◆ Reading text ◆
>> start

[tor-commits] [tech-reports/master] Add raw bridge-scaling report from 2012.

Tue Aug 7 18:35:09 UTC 2012

commit 30c684cfdf462f1d8c7170f279477f0fe5aa4c73
Author: Karsten Loesing <karsten.loesing at gmx.net>
Date:   Tue Aug 7 19:30:55 2012 +0200

    Add raw bridge-scaling report from 2012.
---
 2012/bridge-scaling/.gitignore               |    3 +
 2012/bridge-scaling/bridge-scaling-graph.pdf |  Bin 0 -> 5906 bytes
 2012/bridge-scaling/bridge-scaling.tex       |  141 ++++++++++++++++++++++++++
 3 files changed, 144 insertions(+), 0 deletions(-)

diff --git a/2012/bridge-scaling/.gitignore b/2012/bridge-scaling/.gitignore
new file mode 100644
index 0000000..1eb7496
--- /dev/null
+++ b/2012/bridge-scaling/.gitignore
@@ -0,0 +1,3 @@
+bridge-scaling.pdf
+bridge-scaling-2012-03-09.pdf
+
diff --git a/2012/bridge-scaling/bridge-scaling-graph.pdf b/2012/bridge-scaling/bridge-scaling-graph.pdf
new file mode 100644
index 0000000..fc7cdbd
Binary files /dev/null and b/2012/bridge-scaling/bridge-scaling-graph.pdf differ
diff --git a/2012/bridge-scaling/bridge-scaling.tex b/2012/bridge-scaling/bridge-scaling.tex
new file mode 100644
index 0000000..6da0964
--- /dev/null
+++ b/2012/bridge-scaling/bridge-scaling.tex
@@ -0,0 +1,141 @@
+\documentclass{article}
+\usepackage{url}
+\usepackage[pdftex]{graphicx}
+\usepackage{graphics}
+\usepackage{color}
+\begin{document}
+\title{What if the Tor network had 50,000 bridges?}
+\author{Karsten Loesing\\{\tt karsten at torproject.org}}
+
+\maketitle
+
+\section{Introduction}
+
+The current bridge infrastructure relies on a central bridge authority to
+collect, distribute, and publish bridge relay descriptors.

>> end

◆ Task objective ◆
Copy the commit message from "Tue Aug 7 18:35:09" up to and including "insertions(+), 0 deletions(-)", updating "Tue" to "Tuesday" wherever it appears. The material after this point has no connection to the commit message.

[Annotation record excerpts]
>> start

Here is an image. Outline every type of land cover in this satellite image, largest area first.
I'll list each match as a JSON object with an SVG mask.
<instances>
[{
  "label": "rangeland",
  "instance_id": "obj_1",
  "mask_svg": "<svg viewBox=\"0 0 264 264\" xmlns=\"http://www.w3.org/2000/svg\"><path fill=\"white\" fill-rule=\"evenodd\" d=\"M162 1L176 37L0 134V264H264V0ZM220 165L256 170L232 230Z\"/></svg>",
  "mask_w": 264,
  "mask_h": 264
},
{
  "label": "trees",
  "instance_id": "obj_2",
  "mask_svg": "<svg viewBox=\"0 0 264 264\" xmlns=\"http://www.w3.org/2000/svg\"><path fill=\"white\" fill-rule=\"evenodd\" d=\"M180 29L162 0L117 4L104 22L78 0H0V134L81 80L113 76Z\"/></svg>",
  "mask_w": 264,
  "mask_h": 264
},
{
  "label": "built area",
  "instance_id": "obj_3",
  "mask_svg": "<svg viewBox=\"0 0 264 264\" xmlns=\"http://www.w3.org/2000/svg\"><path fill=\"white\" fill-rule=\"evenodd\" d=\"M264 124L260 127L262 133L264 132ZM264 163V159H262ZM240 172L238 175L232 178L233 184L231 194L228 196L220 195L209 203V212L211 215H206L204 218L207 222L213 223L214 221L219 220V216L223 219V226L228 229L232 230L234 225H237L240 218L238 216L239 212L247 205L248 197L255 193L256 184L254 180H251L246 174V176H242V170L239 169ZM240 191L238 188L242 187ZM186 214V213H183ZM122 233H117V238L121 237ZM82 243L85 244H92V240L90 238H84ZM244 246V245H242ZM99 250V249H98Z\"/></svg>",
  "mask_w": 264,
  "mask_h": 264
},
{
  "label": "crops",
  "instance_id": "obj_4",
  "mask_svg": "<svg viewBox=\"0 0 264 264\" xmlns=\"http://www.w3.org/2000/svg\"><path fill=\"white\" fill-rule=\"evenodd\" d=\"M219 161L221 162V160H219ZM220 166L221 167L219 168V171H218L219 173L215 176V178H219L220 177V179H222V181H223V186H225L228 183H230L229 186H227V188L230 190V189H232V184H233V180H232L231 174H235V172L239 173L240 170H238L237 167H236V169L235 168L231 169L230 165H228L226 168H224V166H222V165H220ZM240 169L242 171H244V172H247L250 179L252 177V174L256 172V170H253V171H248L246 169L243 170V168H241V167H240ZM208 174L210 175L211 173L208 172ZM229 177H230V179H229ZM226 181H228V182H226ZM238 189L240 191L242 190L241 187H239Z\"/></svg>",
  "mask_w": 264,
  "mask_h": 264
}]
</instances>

>> end
>> start

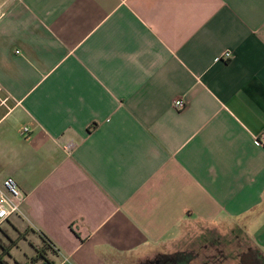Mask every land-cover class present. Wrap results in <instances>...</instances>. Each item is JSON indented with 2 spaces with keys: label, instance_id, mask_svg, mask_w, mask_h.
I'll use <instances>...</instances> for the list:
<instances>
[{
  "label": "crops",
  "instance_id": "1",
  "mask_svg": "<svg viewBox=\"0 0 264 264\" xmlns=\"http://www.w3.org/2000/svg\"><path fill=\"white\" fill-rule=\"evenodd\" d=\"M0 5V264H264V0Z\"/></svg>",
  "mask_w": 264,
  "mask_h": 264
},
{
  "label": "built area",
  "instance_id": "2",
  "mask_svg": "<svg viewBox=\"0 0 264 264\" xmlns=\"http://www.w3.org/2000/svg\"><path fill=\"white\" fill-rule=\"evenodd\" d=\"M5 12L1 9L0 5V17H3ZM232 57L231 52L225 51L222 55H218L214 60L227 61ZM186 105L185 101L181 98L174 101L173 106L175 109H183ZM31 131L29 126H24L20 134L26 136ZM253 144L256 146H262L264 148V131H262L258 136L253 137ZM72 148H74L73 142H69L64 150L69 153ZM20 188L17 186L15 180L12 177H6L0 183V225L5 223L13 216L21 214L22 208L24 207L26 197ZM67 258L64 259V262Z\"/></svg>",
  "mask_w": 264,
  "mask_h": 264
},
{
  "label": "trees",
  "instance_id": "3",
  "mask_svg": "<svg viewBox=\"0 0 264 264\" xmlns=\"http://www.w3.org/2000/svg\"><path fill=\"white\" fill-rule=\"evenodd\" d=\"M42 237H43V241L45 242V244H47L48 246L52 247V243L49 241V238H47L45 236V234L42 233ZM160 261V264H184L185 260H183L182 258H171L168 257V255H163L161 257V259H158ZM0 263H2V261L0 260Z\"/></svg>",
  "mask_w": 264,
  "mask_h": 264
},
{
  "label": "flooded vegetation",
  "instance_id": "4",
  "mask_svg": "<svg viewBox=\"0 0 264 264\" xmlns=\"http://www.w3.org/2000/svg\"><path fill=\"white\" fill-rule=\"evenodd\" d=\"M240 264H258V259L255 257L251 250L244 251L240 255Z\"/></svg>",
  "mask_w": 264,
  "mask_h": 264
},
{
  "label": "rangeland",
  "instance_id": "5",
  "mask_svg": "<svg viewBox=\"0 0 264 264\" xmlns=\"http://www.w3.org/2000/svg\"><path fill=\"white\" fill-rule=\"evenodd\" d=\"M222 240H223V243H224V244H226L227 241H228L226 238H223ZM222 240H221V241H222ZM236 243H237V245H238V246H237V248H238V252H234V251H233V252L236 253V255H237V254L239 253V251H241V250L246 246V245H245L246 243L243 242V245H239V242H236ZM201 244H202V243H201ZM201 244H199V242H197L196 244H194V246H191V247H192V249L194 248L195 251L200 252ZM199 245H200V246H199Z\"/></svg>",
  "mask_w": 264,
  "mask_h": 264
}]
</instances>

>> end
>> start

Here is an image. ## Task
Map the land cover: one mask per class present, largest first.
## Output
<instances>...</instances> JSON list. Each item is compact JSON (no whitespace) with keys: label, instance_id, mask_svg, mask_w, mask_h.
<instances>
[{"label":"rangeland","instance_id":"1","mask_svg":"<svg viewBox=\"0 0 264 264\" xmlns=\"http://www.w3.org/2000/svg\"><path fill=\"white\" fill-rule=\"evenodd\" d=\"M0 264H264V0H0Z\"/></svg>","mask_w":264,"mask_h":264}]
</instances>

>> end

◆ Written answer ◆
Tuesday Aug 7 18:35:09 UTC 2012

commit 30c684cfdf462f1d8c7170f279477f0fe5aa4c73
Author: Karsten Loesing <karsten.loesing at gmx.net>
Date:   Tuesday Aug 7 19:30:55 2012 +0200

    Add raw bridge-scaling report from 2012.
---
 2012/bridge-scaling/.gitignore               |    3 +
 2012/bridge-scaling/bridge-scaling-graph.pdf |  Bin 0 -> 5906 bytes
 2012/bridge-scaling/bridge-scaling.tex       |  141 ++++++++++++++++++++++++++
 3 files changed, 144 insertions(+), 0 deletions(-)